> The utility to the community is that if a dissector (debug tool) can see it's
> a signature, then it can, even without verifying the signature, dig down into
> the payload to show a developer what's what.   It seems reasonable to common
> tools will evolve to decode JWS and COSE, but not necessarily know what a
> voucher is.

I fully agree with this! A generic +jws or +cose or +cbor or +json viewer with 
syntax and 
component highlighting  would be super useful -- just like we have generic .txt 
/ .json / .c  file viewers today. 
For +cose for example, the viewer can immediately extract the signed payload 
part without necessarily 
knowing how to validate the signature, or knowing what key it needs for that.

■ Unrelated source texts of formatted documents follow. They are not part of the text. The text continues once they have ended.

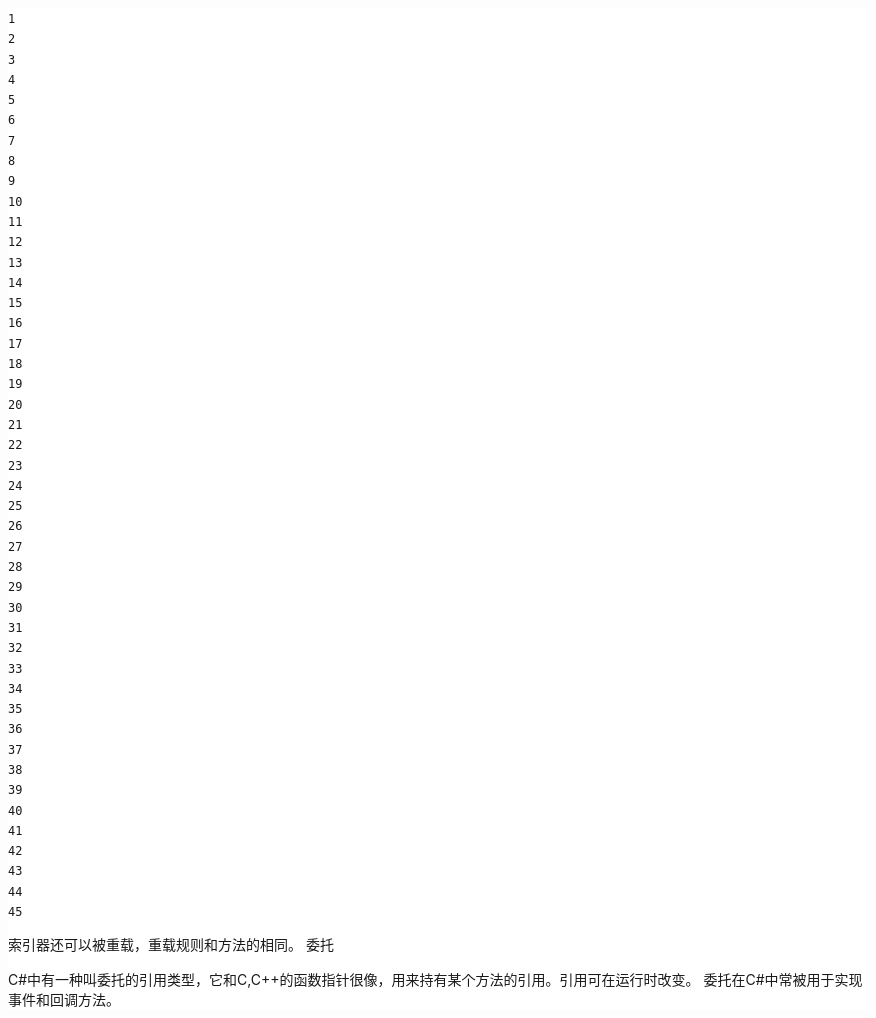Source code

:     1
    2
    3
    4
    5
    6
    7
    8
    9
    10
    11
    12
    13
    14
    15
    16
    17
    18
    19
    20
    21
    22
    23
    24
    25
    26
    27
    28
    29
    30
    31
    32
    33
    34
    35
    36
    37
    38
    39
    40
    41
    42
    43
    44
    45

索引器还可以被重载，重载规则和方法的相同。
委托

C#中有一种叫委托的引用类型，它和C,C++的函数指针很像，用来持有某个方法的引用。引用可在运行时改变。
委托在C#中常被用于实现事件和回调方法。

> Or maybe I should reverse this: in order for common tools to evolve, we need
> clear signals about the encoding of the signature blob.

Agree even more here :-)   

For the cBRSKI draft I looked at multiple suffixes, but saw it as getting too 
complex for us / the 
target population to understand and correctly apply. Without much benefit.  A 
single +name prefix is
useful however.

> I think that application/voucher-cms+json in RFC8366 was in the wrong.
> It should have been application/voucher-json+cms

Yes, I also saw this a while back - the +cms at the end would have been the 
right thing. 
A generic +cms viewer could for example extract, or highlight the payload and 
also separately
show the signing certificates even without necessarily being able to validate 
the CMS.
The CMS structure itself can also contain a number indicating the payload type, 
in eContentType.
The viewer can optionally use this to render the payload better.